A graham cracker cookie with chocolate marshmallow frosting.

Ingredients

For the cookie

  • 1 1/2 C Graham cracker crumbs
  • 3/4 C All-purpose flour
  • 2 tsp Baking powder
  • 1/2 C Unsalted butter (1 stick), softened
  • 1 Can (14oz) Sweetened condensed milk
  • 1 tsp Pure vanilla extract
  • 1 C Dark chocolate chips
  • 1 C Peanut butter chips
  • 1 C Walnuts, chopped
  • 1 C Flaked coconut (optional)

For the frosting

  • 1/2 C Unsalted butter (1 stick)
  • 2 tbsp Cocoa powder
  • 3 oz Dark chocolate
  • 1 C Mini marshmallows
  • 2 1/2 C Powdered sugar
  • 1 tsp Pure vanilla extract
  • 12 tbsp Milk or heavy cream

Instructions

  1. Preheat oven to 350° F. Grease a mini muffin pan and set aside.
  2. Use a food processor to grind graham crackers into a fine crumb.
  3. Combine graham cracker crumbs, flour and baking powder in a medium sized bowl.
  4. In a microwave proof bowl, heat butter for 20-30 seconds to soften.
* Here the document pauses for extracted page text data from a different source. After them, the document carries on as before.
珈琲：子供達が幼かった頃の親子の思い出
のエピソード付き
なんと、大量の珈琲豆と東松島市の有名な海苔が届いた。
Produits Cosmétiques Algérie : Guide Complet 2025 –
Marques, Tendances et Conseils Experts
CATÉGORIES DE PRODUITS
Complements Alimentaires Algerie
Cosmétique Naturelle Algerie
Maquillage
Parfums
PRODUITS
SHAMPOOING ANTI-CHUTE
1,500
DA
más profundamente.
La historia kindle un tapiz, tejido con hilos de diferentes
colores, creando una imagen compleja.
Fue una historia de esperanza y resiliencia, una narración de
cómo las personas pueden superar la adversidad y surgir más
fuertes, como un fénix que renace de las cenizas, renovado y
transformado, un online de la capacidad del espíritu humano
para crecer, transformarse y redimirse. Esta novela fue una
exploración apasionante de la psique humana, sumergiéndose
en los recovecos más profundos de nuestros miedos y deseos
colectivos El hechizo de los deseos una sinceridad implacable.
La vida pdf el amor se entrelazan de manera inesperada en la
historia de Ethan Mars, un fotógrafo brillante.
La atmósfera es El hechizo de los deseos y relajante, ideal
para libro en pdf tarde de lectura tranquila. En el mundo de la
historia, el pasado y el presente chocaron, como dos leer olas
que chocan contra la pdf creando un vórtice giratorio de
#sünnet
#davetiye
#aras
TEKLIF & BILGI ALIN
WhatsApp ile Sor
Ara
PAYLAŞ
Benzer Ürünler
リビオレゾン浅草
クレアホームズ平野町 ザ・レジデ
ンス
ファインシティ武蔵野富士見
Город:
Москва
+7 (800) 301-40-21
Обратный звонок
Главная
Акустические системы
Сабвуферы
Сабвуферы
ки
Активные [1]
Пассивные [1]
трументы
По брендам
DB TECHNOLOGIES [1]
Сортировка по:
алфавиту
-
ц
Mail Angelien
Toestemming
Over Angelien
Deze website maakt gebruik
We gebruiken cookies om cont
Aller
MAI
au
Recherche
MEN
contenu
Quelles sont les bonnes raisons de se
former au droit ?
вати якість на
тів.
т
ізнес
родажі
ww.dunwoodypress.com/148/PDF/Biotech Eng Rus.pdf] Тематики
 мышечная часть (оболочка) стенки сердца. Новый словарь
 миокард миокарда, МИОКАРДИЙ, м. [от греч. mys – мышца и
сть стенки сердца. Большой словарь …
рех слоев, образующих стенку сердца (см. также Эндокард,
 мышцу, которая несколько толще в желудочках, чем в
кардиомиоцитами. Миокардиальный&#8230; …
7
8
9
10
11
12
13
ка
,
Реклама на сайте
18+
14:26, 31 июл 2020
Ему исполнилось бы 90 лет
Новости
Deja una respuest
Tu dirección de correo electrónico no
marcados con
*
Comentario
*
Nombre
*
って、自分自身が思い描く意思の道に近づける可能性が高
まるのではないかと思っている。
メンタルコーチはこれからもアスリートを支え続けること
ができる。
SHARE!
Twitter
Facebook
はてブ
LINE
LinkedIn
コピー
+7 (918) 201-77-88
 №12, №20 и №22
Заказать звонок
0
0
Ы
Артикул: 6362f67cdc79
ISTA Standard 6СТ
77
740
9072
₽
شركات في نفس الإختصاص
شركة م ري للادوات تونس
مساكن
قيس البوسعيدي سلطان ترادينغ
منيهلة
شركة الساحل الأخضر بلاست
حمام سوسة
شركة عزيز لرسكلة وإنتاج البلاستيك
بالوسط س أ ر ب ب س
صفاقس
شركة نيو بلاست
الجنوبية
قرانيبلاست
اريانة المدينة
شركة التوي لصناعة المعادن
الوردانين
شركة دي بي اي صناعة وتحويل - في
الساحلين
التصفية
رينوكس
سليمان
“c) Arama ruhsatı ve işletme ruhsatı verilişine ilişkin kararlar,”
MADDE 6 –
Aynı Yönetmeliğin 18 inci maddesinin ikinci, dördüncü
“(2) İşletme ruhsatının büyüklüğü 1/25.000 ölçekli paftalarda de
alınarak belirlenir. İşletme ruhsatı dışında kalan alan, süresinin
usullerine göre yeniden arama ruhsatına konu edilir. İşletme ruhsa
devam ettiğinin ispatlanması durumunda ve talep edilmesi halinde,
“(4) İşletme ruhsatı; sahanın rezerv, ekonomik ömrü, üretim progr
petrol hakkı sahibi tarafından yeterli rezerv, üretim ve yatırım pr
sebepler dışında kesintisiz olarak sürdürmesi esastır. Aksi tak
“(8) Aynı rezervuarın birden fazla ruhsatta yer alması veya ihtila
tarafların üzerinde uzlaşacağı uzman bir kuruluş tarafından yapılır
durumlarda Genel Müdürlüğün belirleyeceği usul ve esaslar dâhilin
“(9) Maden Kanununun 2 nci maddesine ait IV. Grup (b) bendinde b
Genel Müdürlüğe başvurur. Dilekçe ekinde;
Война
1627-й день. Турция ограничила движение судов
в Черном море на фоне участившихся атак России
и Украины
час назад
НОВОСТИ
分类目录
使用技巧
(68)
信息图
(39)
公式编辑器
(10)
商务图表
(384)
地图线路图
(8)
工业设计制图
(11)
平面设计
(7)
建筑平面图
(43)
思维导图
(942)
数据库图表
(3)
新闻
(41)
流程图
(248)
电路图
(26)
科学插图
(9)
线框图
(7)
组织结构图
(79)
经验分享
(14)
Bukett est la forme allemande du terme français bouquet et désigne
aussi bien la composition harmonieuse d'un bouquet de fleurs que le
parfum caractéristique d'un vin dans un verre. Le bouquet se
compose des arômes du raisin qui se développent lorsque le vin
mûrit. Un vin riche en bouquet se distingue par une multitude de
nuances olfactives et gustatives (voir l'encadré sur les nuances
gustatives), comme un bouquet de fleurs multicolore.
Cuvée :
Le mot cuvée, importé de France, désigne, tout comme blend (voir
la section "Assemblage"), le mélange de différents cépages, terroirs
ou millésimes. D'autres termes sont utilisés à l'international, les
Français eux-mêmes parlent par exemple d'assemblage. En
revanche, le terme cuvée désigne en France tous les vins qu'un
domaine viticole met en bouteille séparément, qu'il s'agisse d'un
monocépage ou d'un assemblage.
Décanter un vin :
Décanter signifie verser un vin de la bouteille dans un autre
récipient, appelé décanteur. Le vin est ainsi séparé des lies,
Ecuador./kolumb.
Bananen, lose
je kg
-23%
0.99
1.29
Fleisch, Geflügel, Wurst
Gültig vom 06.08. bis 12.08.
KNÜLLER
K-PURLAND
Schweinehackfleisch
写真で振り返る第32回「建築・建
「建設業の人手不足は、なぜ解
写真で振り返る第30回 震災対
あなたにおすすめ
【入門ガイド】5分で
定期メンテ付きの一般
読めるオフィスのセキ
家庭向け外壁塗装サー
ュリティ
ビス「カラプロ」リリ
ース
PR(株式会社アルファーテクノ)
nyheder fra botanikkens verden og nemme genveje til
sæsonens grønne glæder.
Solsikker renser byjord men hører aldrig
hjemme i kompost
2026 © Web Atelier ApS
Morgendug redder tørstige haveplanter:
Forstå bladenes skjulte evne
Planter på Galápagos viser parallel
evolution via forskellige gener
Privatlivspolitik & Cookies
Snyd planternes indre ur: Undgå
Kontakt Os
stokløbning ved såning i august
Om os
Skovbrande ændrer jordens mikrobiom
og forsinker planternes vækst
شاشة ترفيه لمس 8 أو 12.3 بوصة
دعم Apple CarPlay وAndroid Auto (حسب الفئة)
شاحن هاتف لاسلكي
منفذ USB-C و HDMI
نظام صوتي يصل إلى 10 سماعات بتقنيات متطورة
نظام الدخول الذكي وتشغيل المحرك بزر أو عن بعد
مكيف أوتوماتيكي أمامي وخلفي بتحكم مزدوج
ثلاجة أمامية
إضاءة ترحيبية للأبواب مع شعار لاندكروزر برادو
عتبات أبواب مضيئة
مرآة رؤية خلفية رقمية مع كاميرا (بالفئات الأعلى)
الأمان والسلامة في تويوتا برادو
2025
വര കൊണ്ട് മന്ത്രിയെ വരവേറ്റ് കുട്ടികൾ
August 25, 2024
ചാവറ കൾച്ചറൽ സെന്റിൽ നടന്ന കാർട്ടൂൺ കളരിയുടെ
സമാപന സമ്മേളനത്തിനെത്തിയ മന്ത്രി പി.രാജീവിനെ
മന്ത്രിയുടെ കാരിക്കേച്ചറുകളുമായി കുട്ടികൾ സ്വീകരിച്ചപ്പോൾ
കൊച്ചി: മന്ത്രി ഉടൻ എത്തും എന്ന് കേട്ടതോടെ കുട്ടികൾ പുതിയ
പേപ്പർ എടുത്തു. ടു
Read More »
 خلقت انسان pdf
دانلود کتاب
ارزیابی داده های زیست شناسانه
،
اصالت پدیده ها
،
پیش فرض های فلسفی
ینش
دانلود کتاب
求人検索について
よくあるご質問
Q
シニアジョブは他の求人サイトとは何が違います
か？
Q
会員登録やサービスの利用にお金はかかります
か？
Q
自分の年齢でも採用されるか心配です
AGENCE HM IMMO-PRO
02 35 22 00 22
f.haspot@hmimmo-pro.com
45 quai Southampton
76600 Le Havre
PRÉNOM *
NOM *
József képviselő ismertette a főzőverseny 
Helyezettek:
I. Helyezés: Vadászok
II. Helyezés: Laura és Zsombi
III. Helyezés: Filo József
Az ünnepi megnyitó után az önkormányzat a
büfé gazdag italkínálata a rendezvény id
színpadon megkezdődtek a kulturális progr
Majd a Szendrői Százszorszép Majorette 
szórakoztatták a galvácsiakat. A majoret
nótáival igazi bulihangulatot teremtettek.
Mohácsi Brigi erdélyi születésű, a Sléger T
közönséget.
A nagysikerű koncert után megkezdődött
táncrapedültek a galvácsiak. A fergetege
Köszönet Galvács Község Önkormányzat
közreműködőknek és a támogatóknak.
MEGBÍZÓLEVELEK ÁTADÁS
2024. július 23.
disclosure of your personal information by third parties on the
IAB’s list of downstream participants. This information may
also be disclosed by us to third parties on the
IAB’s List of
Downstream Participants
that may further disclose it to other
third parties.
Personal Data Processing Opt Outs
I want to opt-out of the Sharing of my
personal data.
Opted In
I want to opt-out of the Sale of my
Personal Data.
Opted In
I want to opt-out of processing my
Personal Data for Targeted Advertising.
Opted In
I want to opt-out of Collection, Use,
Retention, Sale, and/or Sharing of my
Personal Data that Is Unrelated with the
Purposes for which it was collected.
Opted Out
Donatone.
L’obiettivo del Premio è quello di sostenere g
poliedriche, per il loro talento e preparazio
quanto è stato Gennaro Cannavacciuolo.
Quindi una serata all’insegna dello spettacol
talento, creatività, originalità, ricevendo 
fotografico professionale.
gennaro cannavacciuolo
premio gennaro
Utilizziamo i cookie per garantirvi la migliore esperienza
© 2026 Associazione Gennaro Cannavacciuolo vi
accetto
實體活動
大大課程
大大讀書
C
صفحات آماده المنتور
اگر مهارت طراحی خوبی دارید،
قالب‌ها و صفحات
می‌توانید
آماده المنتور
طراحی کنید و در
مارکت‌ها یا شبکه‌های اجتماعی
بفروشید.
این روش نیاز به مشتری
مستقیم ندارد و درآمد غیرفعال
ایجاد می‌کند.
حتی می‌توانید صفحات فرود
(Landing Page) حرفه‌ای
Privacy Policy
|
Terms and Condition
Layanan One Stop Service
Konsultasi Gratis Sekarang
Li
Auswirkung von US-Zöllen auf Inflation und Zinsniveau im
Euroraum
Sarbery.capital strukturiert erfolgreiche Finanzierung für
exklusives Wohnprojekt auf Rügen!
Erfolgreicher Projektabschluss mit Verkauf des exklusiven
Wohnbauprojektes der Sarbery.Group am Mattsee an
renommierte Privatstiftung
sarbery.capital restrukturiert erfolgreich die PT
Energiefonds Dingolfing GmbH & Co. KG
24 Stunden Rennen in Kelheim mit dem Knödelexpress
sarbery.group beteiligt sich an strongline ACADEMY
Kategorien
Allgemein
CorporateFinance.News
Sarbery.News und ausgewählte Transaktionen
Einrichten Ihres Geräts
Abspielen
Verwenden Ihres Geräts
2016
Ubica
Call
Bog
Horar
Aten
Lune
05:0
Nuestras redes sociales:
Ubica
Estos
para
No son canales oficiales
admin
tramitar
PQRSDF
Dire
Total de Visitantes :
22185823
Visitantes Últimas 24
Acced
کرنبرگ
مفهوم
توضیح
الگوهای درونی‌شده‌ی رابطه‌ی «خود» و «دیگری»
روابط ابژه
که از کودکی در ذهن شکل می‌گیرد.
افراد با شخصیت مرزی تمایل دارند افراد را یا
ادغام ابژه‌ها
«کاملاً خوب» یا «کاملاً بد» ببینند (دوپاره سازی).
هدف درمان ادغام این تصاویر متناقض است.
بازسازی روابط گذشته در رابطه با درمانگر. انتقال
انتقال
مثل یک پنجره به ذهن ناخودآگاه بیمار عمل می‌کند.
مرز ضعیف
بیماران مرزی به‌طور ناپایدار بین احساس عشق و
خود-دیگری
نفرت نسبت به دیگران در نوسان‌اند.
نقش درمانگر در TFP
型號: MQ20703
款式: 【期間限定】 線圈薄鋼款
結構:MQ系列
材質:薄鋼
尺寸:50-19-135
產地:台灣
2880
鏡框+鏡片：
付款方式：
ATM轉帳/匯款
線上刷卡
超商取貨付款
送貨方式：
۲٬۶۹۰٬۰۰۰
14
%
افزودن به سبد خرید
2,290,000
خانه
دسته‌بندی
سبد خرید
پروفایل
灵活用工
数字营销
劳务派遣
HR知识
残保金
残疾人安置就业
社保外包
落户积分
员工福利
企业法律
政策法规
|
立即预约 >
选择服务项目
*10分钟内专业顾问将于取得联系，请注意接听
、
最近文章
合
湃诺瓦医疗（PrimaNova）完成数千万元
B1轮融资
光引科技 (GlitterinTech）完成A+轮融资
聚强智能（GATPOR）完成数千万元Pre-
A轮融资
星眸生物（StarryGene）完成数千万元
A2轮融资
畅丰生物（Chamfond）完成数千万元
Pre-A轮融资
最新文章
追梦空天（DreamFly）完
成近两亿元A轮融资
Combine softened butter with sweetened condensed milk. Whisk until well combined. Add vanilla extract and whisk together until well mixed.
  5. Pour wet ingredients over dry ingredients and stir until all ingredients are combined. Dough will be slightly sticky.
  6. Add your choice of mix in. I chose chocolate chips, peanut butter chips and walnuts.
  7. Spoon 2 tbsp of cookie dough into mini muffin pan.
  8. Bake at 350°F for 12-14 minutes. Allow to cool for 5 minutes. Take a tart shaper or the back of a spoon and gently press down in the middle of the cookie to create a crater. Allow to cool in the muffin pan.

For the frosting

  1. Cut up cold butter into 1” thick chunks. Beat on medium speed until butter is light and fluffy. You may have to scrape the sides of the bowl.
  2. Add cocoa powder and beat to incorporate into butter.
  3. In a microwave safe bowl, combine chocolate chips and mini marshmallows. Microwave for 30 seconds. Do not walk away from the microwave, keep an eye on the marshmallows as they increase in size when heated. Remove after 30 seconds and stir. Return to the microwave and heat for another 30 seconds. Stir chocolate and marshmallow until well mixed. Add to the butter.
  4. The butter will melt due to the warm chocolate. Add powdered sugar one cup at a time. Frosting will become thicker. Add vanilla extract and milk. Increase speed to medium high and beat for 60 seconds until smooth.
  5. Pipe frosting onto cooled cookie cups.